Thousands of people gathered Monday to mark the 16th anniversary of the Srebrenica massacre just weeks after the arrest of Ratko Mladic, the alleged mastermind behind the slaughter. The Srebrenica massacre is the only episode in the Balkans wars to have been ruled a genocide by the UN international court. Both Mladic and his political chief Radovan Karadzic, who was arrested in 2008, are charged by a United Nations war crimes tribunal with genocide, crimes against humanity and war crimes.
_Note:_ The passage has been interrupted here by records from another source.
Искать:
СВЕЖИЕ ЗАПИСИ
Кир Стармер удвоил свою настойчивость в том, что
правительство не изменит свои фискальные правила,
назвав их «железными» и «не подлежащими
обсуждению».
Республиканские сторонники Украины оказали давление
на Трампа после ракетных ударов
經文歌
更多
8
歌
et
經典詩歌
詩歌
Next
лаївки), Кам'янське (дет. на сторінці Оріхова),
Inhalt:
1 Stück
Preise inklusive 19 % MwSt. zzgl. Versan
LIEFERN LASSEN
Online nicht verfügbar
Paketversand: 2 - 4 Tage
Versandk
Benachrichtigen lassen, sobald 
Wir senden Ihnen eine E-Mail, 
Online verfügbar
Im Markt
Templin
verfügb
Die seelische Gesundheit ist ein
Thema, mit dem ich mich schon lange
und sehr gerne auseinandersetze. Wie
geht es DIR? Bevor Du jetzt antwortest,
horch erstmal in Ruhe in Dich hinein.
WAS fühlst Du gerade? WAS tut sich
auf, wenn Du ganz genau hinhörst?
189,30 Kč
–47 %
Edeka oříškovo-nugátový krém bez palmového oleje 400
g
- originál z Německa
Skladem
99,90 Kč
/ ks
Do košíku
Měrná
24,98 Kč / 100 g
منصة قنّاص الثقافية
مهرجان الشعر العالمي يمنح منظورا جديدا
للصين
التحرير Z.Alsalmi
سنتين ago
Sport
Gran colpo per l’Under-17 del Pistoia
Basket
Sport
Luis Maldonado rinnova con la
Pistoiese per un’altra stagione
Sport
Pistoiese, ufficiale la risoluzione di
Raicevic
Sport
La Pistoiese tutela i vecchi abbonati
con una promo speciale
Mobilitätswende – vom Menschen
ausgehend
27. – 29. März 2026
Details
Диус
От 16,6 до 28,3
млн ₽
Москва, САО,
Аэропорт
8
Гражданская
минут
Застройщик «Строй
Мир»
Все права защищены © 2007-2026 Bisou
The Bank of Canada reports that a majority of the country's businesses expect to hire in the next 12 months. The bank says in its summer business outlook that 57 per cent of the firms surveyed expect to hire new workers. Only four per cent expected to have fewer employees over the next year. A majority of those asked expected sales growth as well. On Friday, Statistics Canada reported a gain of 28,000 jobs in June. It was a third month of jobs growth.



Jose Bautista will bat cleanup for the American League at Tuesday in the all-star game in Phoenix. The Phillies' Roy Halladay will start for the N-L against the Angels' Jered Weaver. Bautista leads all of baseball with 31 home runs on the season.


Canada's Milos Raonic has dropped a spot in the latest ATP tennis rankings. The rising star now sits at Number 27 in the world. Raonic hasn't played since injuring his hip in the second round at Wimbledon. He underwent surgery last week and expects to resume practising next month.


British Columbia on Tuesday: rain, high C17 Vancouver. Yukon, Northwest Territories: mix sun cloud. Nunavut: sun. Whitehorse 21. Yellowknife 25, Iqaluit 8. Alberta: rain. Saskatchewan, Manitoba: cloud. Edmonton 15, Regina 17, Winnipeg 21. Ontario: mix sun cloud. Quebec: cloud. Toronto 32. Ottawa 29, Montreal 25. New Brunswick, Nova Scotia, Newfoundland and Labrador: mix sun cloud. Prince Edward Island: rain. Fredericton 28, Halifax 24, Charlottetown 26, St.John's 23.